To construct a parallelogram equal to a given rectilinear figure in a given rectilinear angle.

Let *ABCD* be the given rectilinear figure and *E* the given rectilinear angle.

It is required to construct a parallelogram equal to the rectilinear figure *ABCD* in the given angle *E.*

Join *DB.* Construct the parallelogram *FH* equal to the triangle *ABD* in the angle *HKF* which equals *E.* Apply the parallelogram *GM* equal to the triangle *DBC* to the straight line *GH* in the angle *GHM* which equals *E.*

Since the angle *E* equals each of the angles *HKF* and *GHM,* therefore the angle *HKF* also equals the angle *GHM.*

Add the angle *KHG* to each. Therefore the sum of the angles *FKH* and *KHG* equals the sum of the angles *KHG* and *GHM.*

But the sum of the angles *FKH* and *KHG* equals two right angles, therefore the sum of the angles *KHG* and *GHM* also equals two right angles.

Thus, with a straight line *GH,* and at the point *H* on it, two straight lines *KH* and *HM* not lying on the same side make the adjacent angles together equal to two right angles, therefore *KH* is in a straight line with *HM.*

Since the straight line *HG* falls upon the parallels *KM* and *FG,* therefore the alternate angles *MHG* and *HGF* equal one another.

Add the angle *HGL* to each. Then the sum of the angles *MHG* and *HGL* equals the sum of the angles *HGF* and *HGL.*

But the sum of the angles *MHG* and *HGL* equals two right angles, therefore the sum of the angles *HGF* and *HGL* also equals two right angles. Therefore *FG* is in a straight line with *GL.*

Since *FK* is equal and parallel to *HG,* and *HG* equal and parallel to *ML* also, therefore *KF* is also equal and parallel to *ML,* and the straight lines *KM* and *FL* join them at their ends. Therefore *KM* and *FL* are also equal and parallel. Therefore *KFLM* is a parallelogram.

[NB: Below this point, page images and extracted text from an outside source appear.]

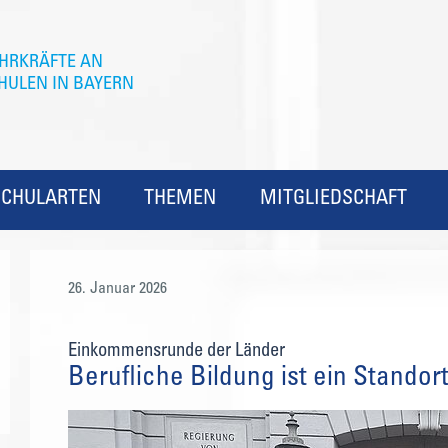
SCHULARTEN
THEMEN
MITGLIEDSCHAFT
26. Januar 2026
Einkommensrunde der Länder
Berufliche Bildung ist ein Standor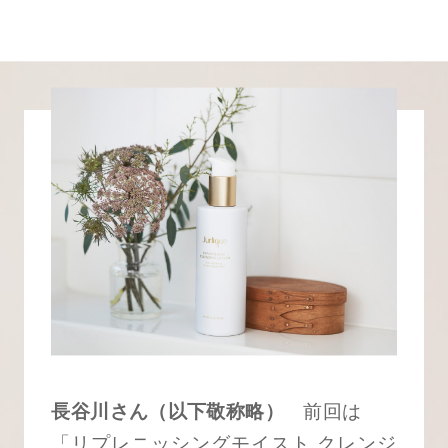
長谷川さん（以下敬称略）
前回は
「リプレニッシングモイスト クレンジ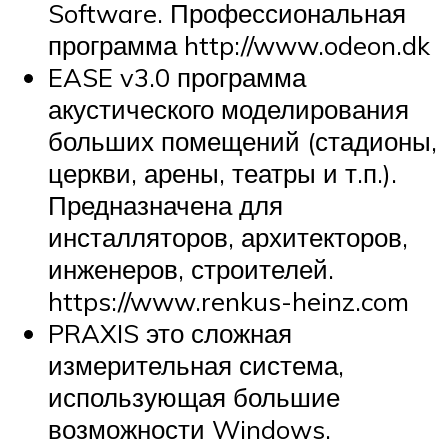
Software. Профессиональная
программа http://www.odeon.dk
EASE v3.0 программа
акустического моделирования
больших помещений (стадионы,
церкви, арены, театры и т.п.).
Предназначена для
инсталляторов, архитекторов,
инженеров, строителей.
https://www.renkus-heinz.com
PRAXIS это сложная
измерительная система,
использующая большие
возможности Windows.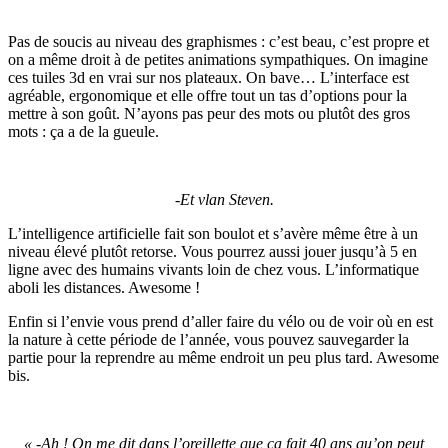
Pas de soucis au niveau des graphismes : c’est beau, c’est propre et
on a même droit à de petites animations sympathiques. On imagine
ces tuiles 3d en vrai sur nos plateaux. On bave… L’interface est
agréable, ergonomique et elle offre tout un tas d’options pour la
mettre à son goût. N’ayons pas peur des mots ou plutôt des gros
mots : ça a de la gueule.
-Et vlan Steven.
L’intelligence artificielle fait son boulot et s’avère même être à un
niveau élevé plutôt retorse. Vous pourrez aussi jouer jusqu’à 5 en
ligne avec des humains vivants loin de chez vous. L’informatique
aboli les distances. Awesome !
Enfin si l’envie vous prend d’aller faire du vélo ou de voir où en est
la nature à cette période de l’année, vous pouvez sauvegarder la
partie pour la reprendre au même endroit un peu plus tard. Awesome
bis.
« -Ah ! On me dit dans l’oreillette que ça fait 40 ans qu’on peut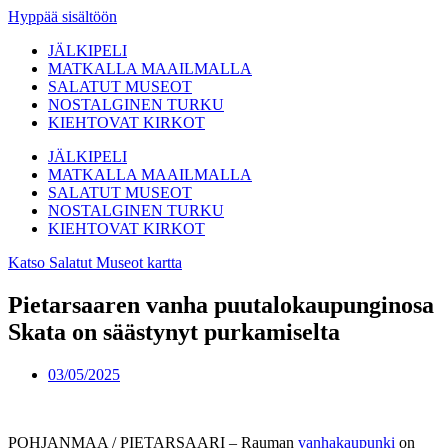
Hyppää sisältöön
JÄLKIPELI
MATKALLA MAAILMALLA
SALATUT MUSEOT
NOSTALGINEN TURKU
KIEHTOVAT KIRKOT
JÄLKIPELI
MATKALLA MAAILMALLA
SALATUT MUSEOT
NOSTALGINEN TURKU
KIEHTOVAT KIRKOT
Katso Salatut Museot kartta
Pietarsaaren vanha puutalokaupunginosa
Skata on säästynyt purkamiselta
03/05/2025
POHJANMAA / PIETARSAARI – Rauman
vanhakaupunki
on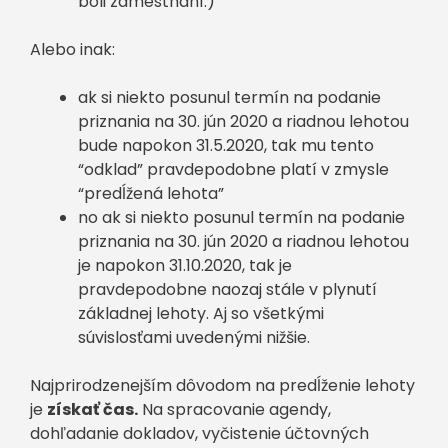
boli zamestnaní.)
Alebo inak:
ak si niekto posunul termín na podanie
priznania na 30. jún 2020 a riadnou lehotou
bude napokon 31.5.2020, tak mu tento
“odklad” pravdepodobne platí v zmysle
“predĺžená lehota”
no ak si niekto posunul termín na podanie
priznania na 30. jún 2020 a riadnou lehotou
je napokon 31.10.2020, tak je
pravdepodobne naozaj stále v plynutí
základnej lehoty. Aj so všetkými
súvislosťami uvedenými nižšie.
Najprirodzenejším dôvodom na predĺženie lehoty
je
získať čas.
Na spracovanie agendy,
dohľadanie dokladov, vyčistenie účtovných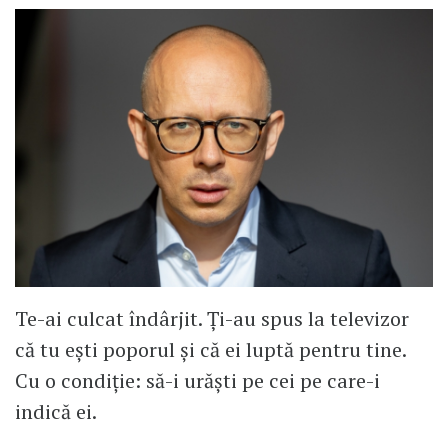
Te-ai culcat îndârjit. Ți-au spus la televizor
că tu ești poporul și că ei luptă pentru tine.
Cu o condiție: să-i urăști pe cei pe care-i
indică ei.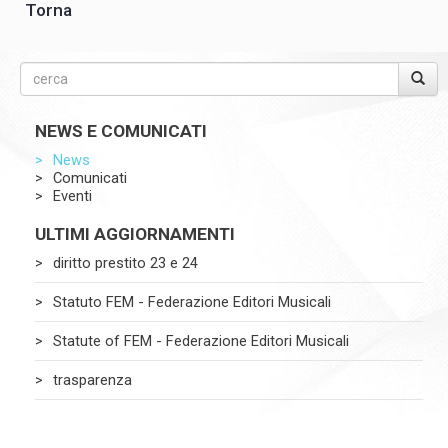
Torna
NEWS E COMUNICATI
News
Comunicati
Eventi
ULTIMI AGGIORNAMENTI
diritto prestito 23 e 24
Statuto FEM - Federazione Editori Musicali
Statute of FEM - Federazione Editori Musicali
trasparenza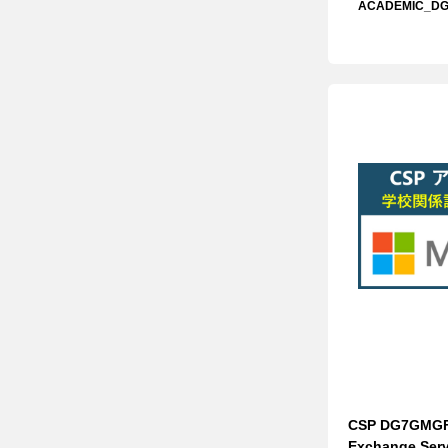
ACADEMIC_DG
CSP DG7GMG
Exchange Serv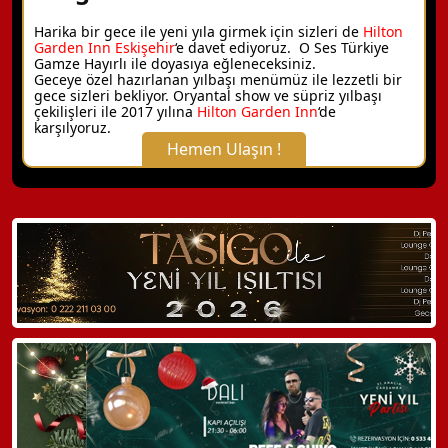
Harika bir gece ile yeni yıla girmek için sizleri de
Hilton
Garden Inn Eskişehir
‘e davet ediyoruz.
O Ses Türkiye
Gamze Hayırlı ile doyasıya eğleneceksiniz.
Geceye özel hazırlanan yılbaşı menümüz ile lezzetli bir
gece sizleri bekliyor. Oryantal show ve süpriz yılbaşı
çekilişleri ile 2017 yılına
Hilton Garden Inn
‘de
karşılyoruz.
Hemen Ulaşın !
X Kapat
WhatsApp ile Bilgi Alın
Hemen Arayın
Detaylı Bilgi Alın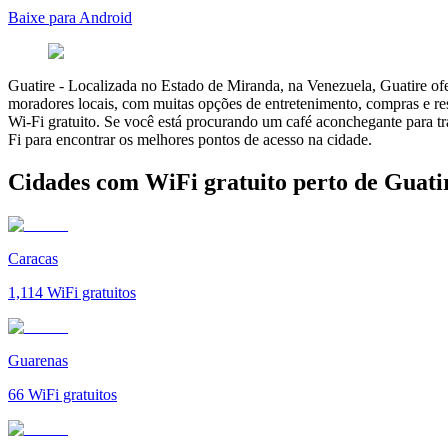
Baixe para Android
Guatire
-
Localizada no Estado de Miranda, na Venezuela, Guatire ofe
moradores locais, com muitas opções de entretenimento, compras e r
Wi-Fi gratuito. Se você está procurando um café aconchegante para tr
Fi para encontrar os melhores pontos de acesso na cidade.
Cidades com WiFi gratuito perto de Guati
Caracas
1,114
WiFi gratuitos
Guarenas
66
WiFi gratuitos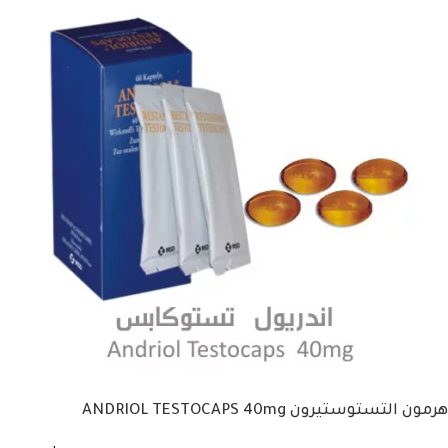
هرمون التستوستيرون ANDRIOL TESTOCAPS 40mg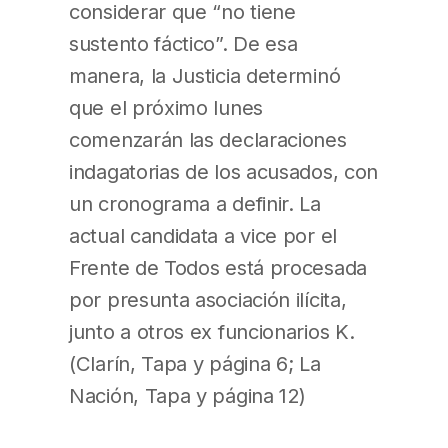
considerar que “no tiene
sustento fáctico”. De esa
manera, la Justicia determinó
que el próximo lunes
comenzarán las declaraciones
indagatorias de los acusados, con
un cronograma a definir. La
actual candidata a vice por el
Frente de Todos está procesada
por presunta asociación ilícita,
junto a otros ex funcionarios K.
(Clarín, Tapa y página 6; La
Nación, Tapa y página 12)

Since the triangle *ABD* equals the parallelogram *FH,* and *DBC* equals *GM,* therefore the whole rectilinear figure *ABCD* equals the whole parallelogram *KFLM.*

Therefore the parallelogram *KFLM* has been constructed equal to the given rectilinear figure *ABCD* in the angle *FKM* which equals the given angle *E.*

Q.E.F.

With this construction any rectilinear area can be applied to a line in an angle, that is, it can be transformed into a parallelogram with whatever angle you want and with one side whatever you want. That is a satisfactory solution to the question “what’s the area of this figure?”

But the question “what’s the area of a circle?” is not answered in the *Elements.* See the note on squaring the circle after proposition II.14 for more discussion of this question.